Nach über 17 Tagen Challenge bin ich immer noch schwer beeindruckt von all den tollen Diskussionen, Videos, Podcasts und mutigen Erkenntnissen, die in der Facebook Gruppe geteilt werden. Auch die schiere Größe der Gruppe mit über 1700 Coaches ist großartig. Christina hat ganze Arbeit geleistet und dafür gebührt ihr ganz viel Dank von meiner Seite! APPLAUS! (Anm. Christina: Das war der Stand während der Live-Challenge)

Aber ich konnte und wollte auch gar nicht allem immer die gleiche Aufmerksamkeit schenken.

Das liegt daran, dass ich ein Leben außerhalb von Facebook und Blogs habe. Ja, glaubt man kaum. Ich bin Unternehmerin und muss meine Zeit und Kraft gut einteilen. Das wird Dir sicher ähnlich gehen. Damit bin ich gleich bei meinem ersten Punkt für authentisches Facebook-Marketing:

1) Du brauchst einen Bullshitfilter.

Gerade in Facebook prasseln pro Minute schon unfassbar viele Informationen auf Dich ein. Denke doch einfach mal nur an den persönlichen Newsfeed, wenn Du auf das Facebook f oben links klickst. Bei jedem Klick verändern sich die News. Ständig wird irgendwas gepostet. Zwischen 6.00h morgens und Mitternacht steht Facebook immer unter Strom. Authentisch sein beginnt auch genau hier.

Du musst anfangen zu sortieren, was wirklich wichtig ist und punktuell Deine Aufmerksamkeit auch zeigen. Von Zeitungslesern wird schließlich auch nicht erwartet, dass sie alle Neuigkeiten kennen.

Wie man nicht verloren geht beim Surfen in Facebook…

Ich setze mir immer eine feste Zeit, um in Facebook zu surfen. Gerne verwende ich dafür auch den Tomato-Timer der sich aus der Pomodorotechnik ableitet und meine Tage strukturiert.

Loben nicht vergessen

Wenn ich etwas Gutes lese, einen tollen Linktipp bekomme oder ein witziges Video zwischendurch sehe, dann gebe ich auch etwas zurück. Ein Like, einen Kommentar, teile es vielleicht sogar.

Warum?

Weil jemand der nicht mal ein Like gibt und nie Kommentare schreibt, auch nichts von der Community bekommen kann. Das gilt übrigens nicht nur für Facebook.

Nur Artikel, die ich wirklich gut finde, sind mir einen Kommentar wert. Andere nicht. Wenn ich hier Sympathien heuchle, fällt mir das nur Selbst auf den Kopf und ich sehe lauter Neuigkeiten, die mich nicht interessieren. Facebook hat das auch bemerkt und passt die Neuigkeiten darauf an, ob und wie ich reagiere. Wer also nie ein Like hinterlässt, nirgends drauf klickt, keine Kommentare schreibt und schon gar nie etwas teilt, der bekommt immer weniger Neuigkeiten von dieser Quelle.

Daher gibt es bei mir von Zeit zu Zeit das große Kontaktekicken. Es hat nichts mit Fußball und Elfmeter zu tun und es ist nicht persönlich. Es hat tatsächlich damit zu tun, dass ich digitale Freundschaften zu manchen Menschen auflöse. Nicht weil ich ein böser Mensch bin. Aber weil ich mich von den Inhalten dieser Menschen befreien möchte. Damit schwirrt dann einfach weniger Bullshit in meinen Neuigkeiten herum. Das mache ich übrigens auch mit Gruppen und Unternehmensseiten. Ist ungemein befreiend.

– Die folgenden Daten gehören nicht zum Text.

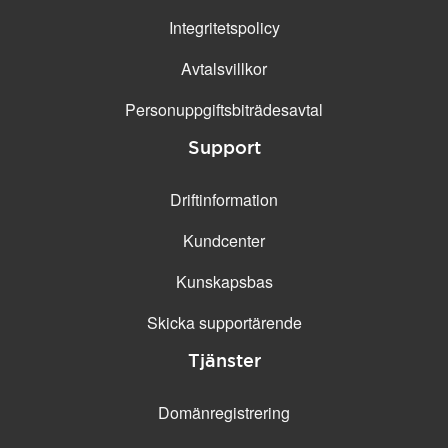
Integritetspolicy
Avtalsvillkor
Personuppgifts­biträdesavtal
Support
Driftinformation
Kundcenter
Kunskapsbas
Skicka supportärende
Tjänster
Domänregistrering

Das ist auch meine Aufgabe an Dich:

Überprüfe, ob Du mit den richtigen Menschen auf Facebook befreundet bist.
(Anm.: Ganz unten gibt es noch einmal eine Zusammenfassung aller Aufgaben in diesem Text)

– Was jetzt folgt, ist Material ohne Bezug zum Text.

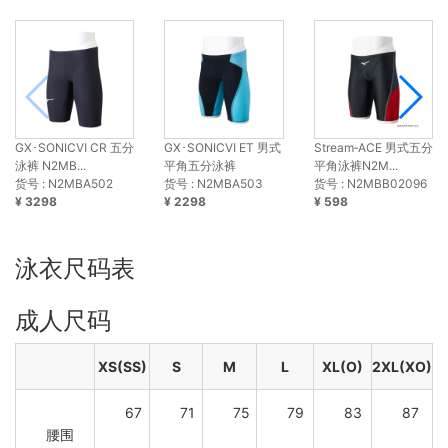
GX･SONICⅥ CR 五分
GX･SONICⅥ ET 男式
Stream‐ACE 男式五分
泳裤 N2MB...
平角五分泳裤
平角泳裤N2M...
货号 : N2MBA502
货号 : N2MBA503
货号 : N2MBB02096
¥ 3298
¥ 2298
¥ 598
泳衣尺码表
成人尺码
XS(SS)
S
M
L
XL(O)
2XL(XO)
67
71
75
79
83
87
腰围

Niemand verlangt, dass alles immer zu 100 % genial sein muss und das Du mit jedem „beste Freunde für’s Leben“ sein musst. Aber befreie Dich von Kontakten, die dich nicht weiter bringen, runter ziehen und für Dich persönlich nicht spannend sind.

Wie geht das?

Dafür besuche ich die Profile immer einzeln, klicke dann auf das Wort „Freunde“ und danach auf „Als FreundIn entfernen“. Die Person wird nicht informiert darüber. Wenn Du die Freundschaft nicht auflösen möchtest, kannst Du auch einfach auch auf den „Abonniert“-Button im Profil der Person klicken. Ist ein Häkchen zu sehen, erhältst Du die Neuigkeiten der Person. Ist dort ein Punkt mit mehreren Halbkreisen zu sehen und das Wort „Abonnieren“ erhältst Du keine Neuigkeiten, also auch keinen Bullshit.

 2. Erzähle, wer Du bist.

Ich finde, wenn Du auf Facebook bist, musst Du so sein, wie Du bist. Gerade am privaten Profil, das in Wahrheit oft nicht so wirklich privat ist. Denn die Kund_Innen sehen sich mein Profil an und überprüfen daran, ob ich zu ihnen passe. Ob ich die Person bin, die Ihnen weiterhelfen kann. Ob unsere Werte übereinstimmen. Das wird bei Dir ähnlich sein. Wenn Du eine Maske trägst, werden die Kunden das sofort bemerken.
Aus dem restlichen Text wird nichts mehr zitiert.